Monessen must take lead in its revitalization, artists say
Mark Barone has never set foot in Monessen.
He has not seen its neighborhoods of abandoned, ramshackle buildings, nor has he listened to townspeople sadly recalling better days when the steel mill by the river put fat paychecks in their pockets.
Yet Barone, an artist by trade, does not pause before declaring that city leaders headed down the wrong path by hiring a New York developer as a consultant to find state money to replace the town's crumbling buildings with a thriving art colony.
“That's a joke,” Barone said about using developers as consultants. “Developers are built to make money. That's not what you're trying to do. You're trying to revitalize a part of your town and build a tourism base.”
Barone should know.
In 2000, he helped transform a dying, crime-ridden section of his town — Paducah, Ky., population 23,000 — into the national poster child for developing blighted areas into successful artist communities.
Today crime has decreased in the two dozen square blocks of Paducah that are part of the program. Houses that sold for $1 now are worth $300,000 to $500,000, and the grit and grime of a neighborhood known as LowerTown has been replaced with galleries and shops selling everything from sculptures and paintings to jewelry and textiles.
Barone said Paducah city officials did not wait for state or federal funding.
The city, hobbled by the flight of younger residents to suburbs, provided the funding for the program — about $3 million to date.
That's the type of success Monessen is hoping to achieve with its plan to buy more than 200 tax-delinquent properties from Westmoreland County and resell them at affordable prices to artists looking for low-cost places to live, work and sell their products.
But Barone and others who have spawned similar programs elsewhere say they did it without pricey consultants or state and federal money.
Instead, they used homegrown talent and local government funding, demonstrating to artists that their cities had a serious stake in the outcome, Barone said.
“You're asking me (as an artist) to come to a blighted area and stick my money into something,” he said. “What's going to ensure it's moving in the right direction?”
He said that “the reason the artists came (to Paducah) was there were powerful people” invested in the project.
A different perspective
R. Randy Lee, the Staten Island developer that cash-strapped Monessen hired in October for $3,000 a month, plus expenses, is convinced he's on the right track.
“Public funding is an important part of economic development, particularly in depressed situations like Monessen,” said Lee. “This public ‘funding' can be in the form of grants, loans or even tax breaks, sales or real estate.”
That money might not be available, said Aldona Kartorie of the state Department of Community and Economic Development.
“Up until a couple of years ago, we had many different pots of money that we administered,” Kartorie said. “That funding has shrunk.”
Christopher Briem, a regional economist with the University of Pittsburgh, said the choice between using city money and soliciting private investment and state grant money might not be Monessen's to make.
“Someplace like Monessen is without a tax base,” he said “They have to go outside for funding.”
Briem said spending a small amount to get grants is a good investment for the city.
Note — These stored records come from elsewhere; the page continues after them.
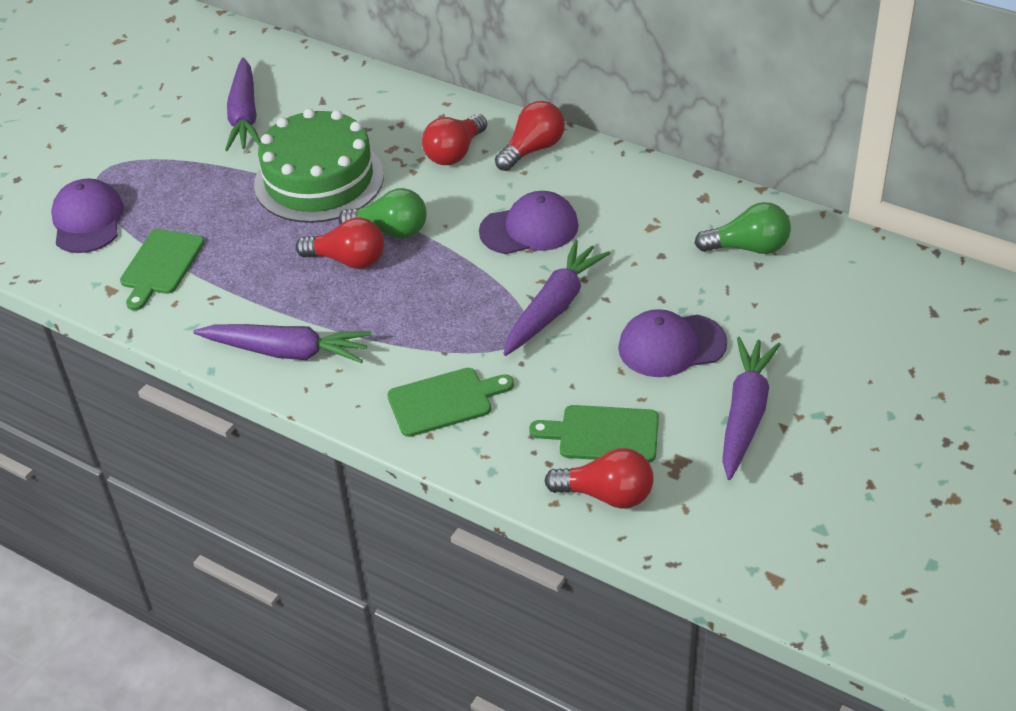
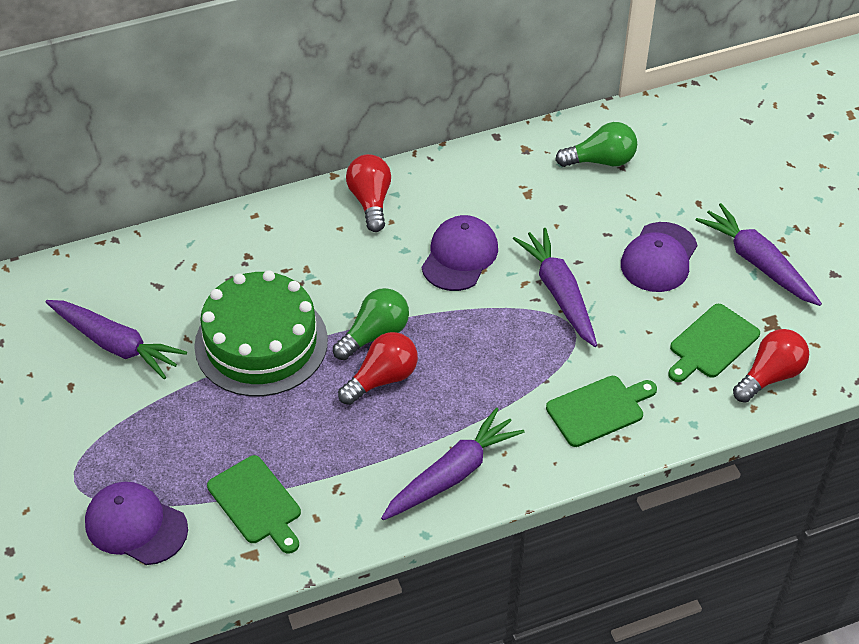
camera: 55 degrees left, 5 degrees up
green cutting board [387,368,514,437] -> green cutting board turned 45 degrees clockwise [546,376,657,447]
red light bulb [422,114,487,165] -> none
green light bulb [694,202,791,254] -> green light bulb turned 45 degrees clockwise [555,122,637,167]

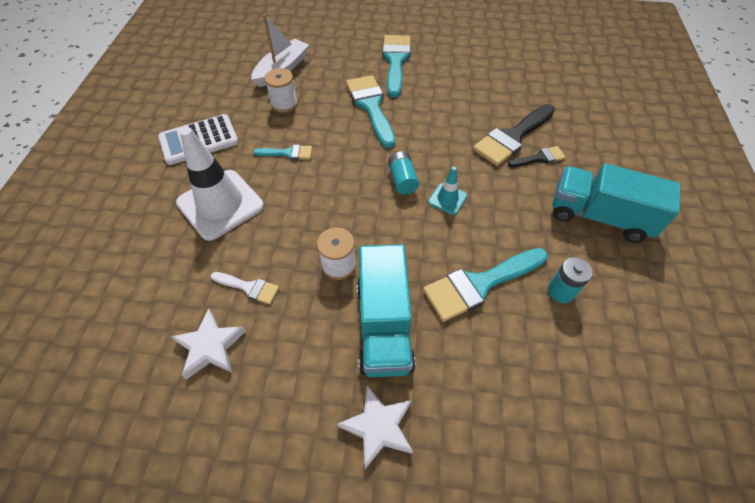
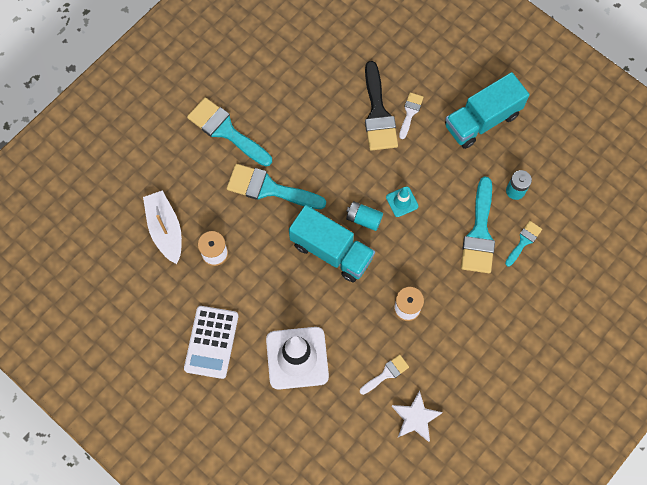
camera: 55 degrees left, 15 degrees up
turquoise brush [253,145,312,160] -> turquoise brush moved to [505,221,542,266]
white star [337,385,413,469] -> none
turquoise truck [357,244,415,377] -> turquoise truck moved to [289,205,375,282]
black brush [508,146,566,167] -> white brush [399,92,424,139]

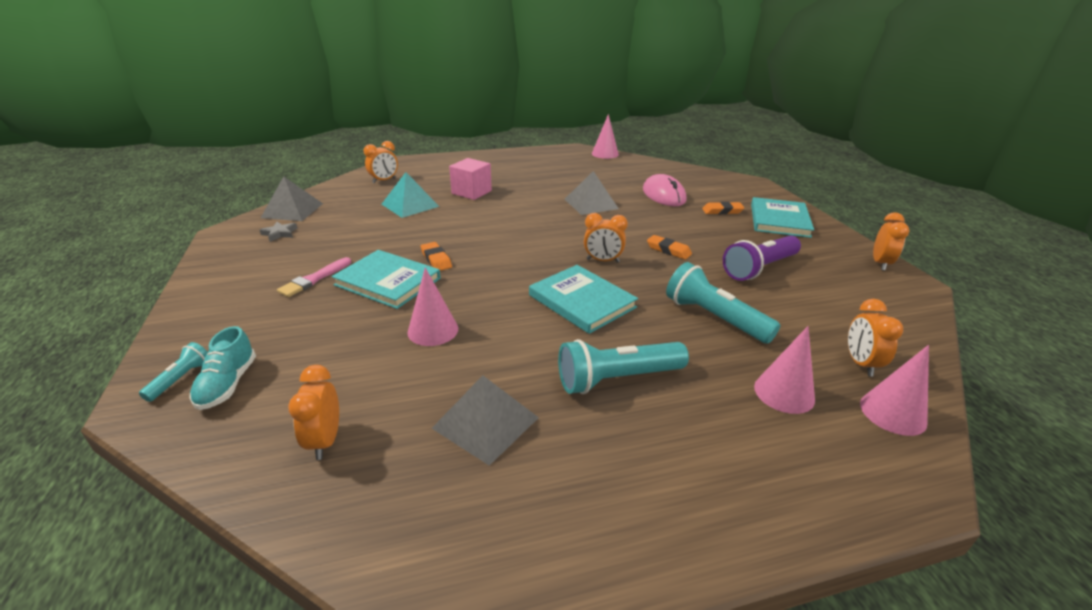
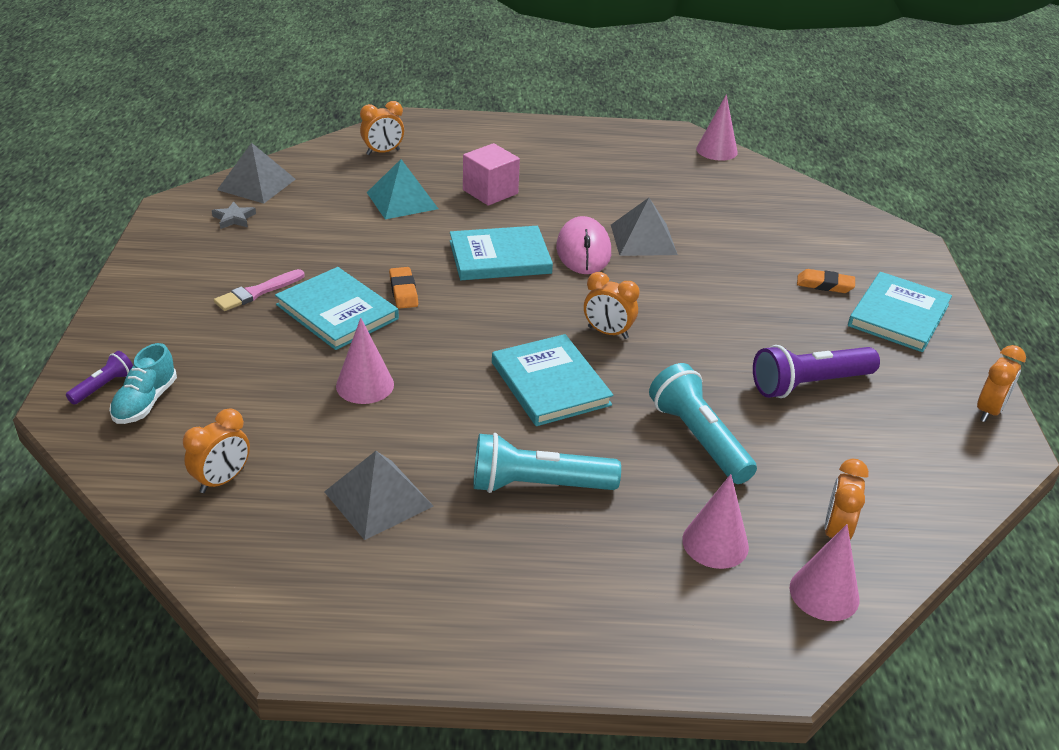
camera: 15 degrees right, 5 degrees up
turquoise flashlight [139,342,208,402] -> purple flashlight [66,351,133,405]
orange clock [288,365,339,460] -> orange clock turned 150 degrees counterclockwise [183,408,250,493]
pink mouse [643,174,686,206] -> pink mouse moved to [556,216,611,274]
orange eraser [647,235,692,259] -> none
none -> turquoise book [450,226,553,280]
The important thing, he said, is that the city remains in control of the money at all times.
Monessen's 7,700 residents appear divided about the issue. Emotions boiled over last month when a crowd gathered outside a meeting where Lee and his associate, New York developer George Christo, spoke about the plan they dubbed “Monessen Rising.”
Some backed Lee and Christo. Others shouted “Foreigner!” and “Go back to New York!”
The Oil City project
About 21⁄2 hours north of Monessen, in Oil City, Venango County, an artist relocation program started in 2006 with local government funding and no outside consultants.
It is experiencing some success.
“This has been funded on a shoestring,” said ARTS Oil City director Joann Wheeler. “Grant funds for the arts are hard to come by, and funding for operations, salary, rent, et cetera, even more scarce.”
Wheeler's program — springing from need when motor oil giants Pennzoil, Quaker State and Wolf's Head moved their headquarters elsewhere — used city tax dollars to rehabilitate the town's historic National Transit Building, where a gallery and more than 30 artists' studios now are located.
Salaries and other expenses of about $25,000 a year and marketing funds of $4,000 are provided through the city, Wheeler said.
The city used houses on the market to attract artists, offering low-cost financing with no money down for homes up to $150,000 through local banks and real estate agents.
The signs of success are visible — albeit mostly cosmetic — throughout the downtown, Wheeler said.
A tidy downtown with impressive architecture and updated storefronts greets visitors coming over the Center Street Bridge spanning Oil Creek.
Pawtucket, R.I., population 71,000, has its own success story.
The city turned empty textile mills into bustling shops, artist galleries and workspaces.
The story is in the numbers, said Herb Weiss, Pawtucket's Economic and Cultural Affairs officer.
A former mill valued at $1.29 million before the artist relocation program was transformed into loft apartments and is worth $12 million, Weiss said. That accounts for $194,000 a year in tax dollars for the city, he said.
The only outside help Pawtucket officials had was a Northeastern University researcher who was paid $5,000 to develop a plan for the city to follow when relocating artists and rehabilitating mills.
Monessen is hanging its hopes for state money on the proliferation of Marcellus shale natural gas drilling in the region and the flow of money back to communities.
City officials believe Lee's and Christo's New York connections will give them a leg up on similar art programs.
John Harhai, city administrator, who with Mayor Mary Jo Smith is one of the plan's proponents, said city officials hope some funding comes from private investors.
“The guys from New York will have to start telling me how much private money they're going to bring in,” he said.
Christo said Monessen is not ready for private investment.
“At the moment, our investors don't see an opportunity,” said Christo. “But if the state shows interest in the project through grants, investors might be more willing to step in.”
For example, if a building costs $1 million to renovate and the state provides $500,000, a private investor could cover the rest with tax credits through state programs, Christo said.
Local government funding simplifies the process, enabling those running the program to focus on recruiting artists, get property transactions moving and give grants to renovate homes, Barone said.
“It was a very complicated project in how it was put together, but simple in execution,” Barone said. “We gave the houses away for $1. It was just bricks and mortar. What you actually want to build is a community.”